The aTRAM contigs, top hits from the de novo assembly, and the reference-based assembly sequences were each aligned against the original Pediculus humanus reference DNA sequences using MAFFT [13] with the included post-processing PercentCoverage script. Uncorrected p-distances (proportion of sites with differing nucleotides, not corrected with a model of molecular evolution) were calculated using a custom Perl script used originally in Johnson et al. [21] (Available on Github: juliema/publications/). Orthology was verified for the aTRAM and de novo contigs with the same reciprocal best-BLAST test that was previously used for the reference-based assemblies in Johnson et al. [21]. Because each method used BLAST for assembly the resultant contigs were then reciprocally compared to the entire Pediculus humanus protein coding genome, and if the original query sequence was the top hit, the assembled gene was considered to be orthologous to the query gene.
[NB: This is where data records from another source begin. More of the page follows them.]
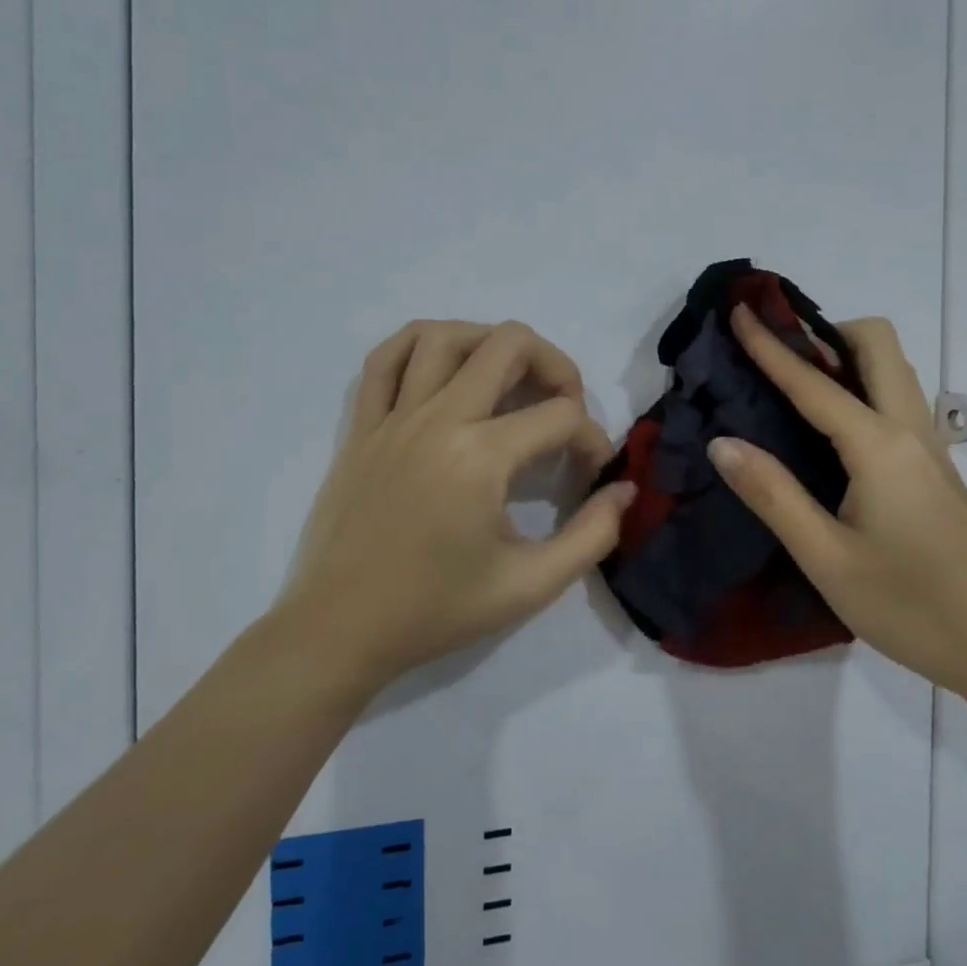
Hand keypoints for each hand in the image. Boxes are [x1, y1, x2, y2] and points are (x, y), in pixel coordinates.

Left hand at [275, 320, 637, 685]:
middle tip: (564, 406)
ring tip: (510, 377)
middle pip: (509, 345)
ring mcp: (393, 417)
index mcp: (480, 456)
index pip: (561, 416)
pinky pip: (385, 358)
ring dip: (490, 342)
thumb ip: (592, 535)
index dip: (593, 439)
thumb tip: (624, 490)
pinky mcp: (361, 426)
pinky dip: (420, 345)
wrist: (342, 629)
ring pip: (444, 336)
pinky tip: (444, 365)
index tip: (591, 474)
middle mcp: (438, 419)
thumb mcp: (530, 586)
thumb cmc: (437, 610)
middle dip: (556, 367)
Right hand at [707, 306, 966, 702]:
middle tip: (775, 352)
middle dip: (825, 331)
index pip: (813, 381)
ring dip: (846, 357)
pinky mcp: (936, 469)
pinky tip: (831, 430)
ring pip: (893, 370)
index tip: (738, 309)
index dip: (770, 345)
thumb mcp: (826, 558)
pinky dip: (861, 388)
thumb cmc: (910, 606)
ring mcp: (931, 447)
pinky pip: (896, 401)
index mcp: (879, 445)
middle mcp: (910, 430)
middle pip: (877, 344)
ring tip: (795, 382)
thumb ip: (773, 494)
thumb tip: (721, 442)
Finally, the outputs from aTRAM, the reference-based assembly, and de novo assembly were aligned to each other and uncorrected p-distances calculated to determine if the three methods produced the same sequence for each gene.
aTRAM and Divergent Taxa
Samples of six species of lice were sequenced on an Illumina sequencer combining two species in a lane (NCBI: SAMN03360966 – SAMN03360971). Four species were sucking lice from the suborder Anoplura and thought to range from 25 – 75 million years divergent from the reference sequence P. humanus [23]. The other two species were chewing lice from the suborder Ischnocera and thought to be ~ 110 million years divergent from the reference species [24]. Johnson et al. [8] had previously identified a set of 1,107 genes as single copy orthologs protein coding genes across nine insect genomes, including lice, using OrthoDB [25]. The amino acid sequences from P. humanus for these 1,107 genes were used as query sequences in aTRAM for each of the six louse species. Each aTRAM contig was compared to the entire P. humanus protein-coding genome using the reciprocal best-BLAST test for orthology. The orthologous contigs were then aligned back to the P. humanus genome and uncorrected p-distances were calculated. To determine if a DNA query would also assemble genes across the divergent datasets, we ran 10 genes using the DNA from the reference P. humanus, and only those from the congener Pediculus schaeffi assembled. This suggests that aTRAM can be limited by the success of the initial BLAST search (Additional file 1), and as taxa become more divergent, amino acid sequences are the more optimal target sequence.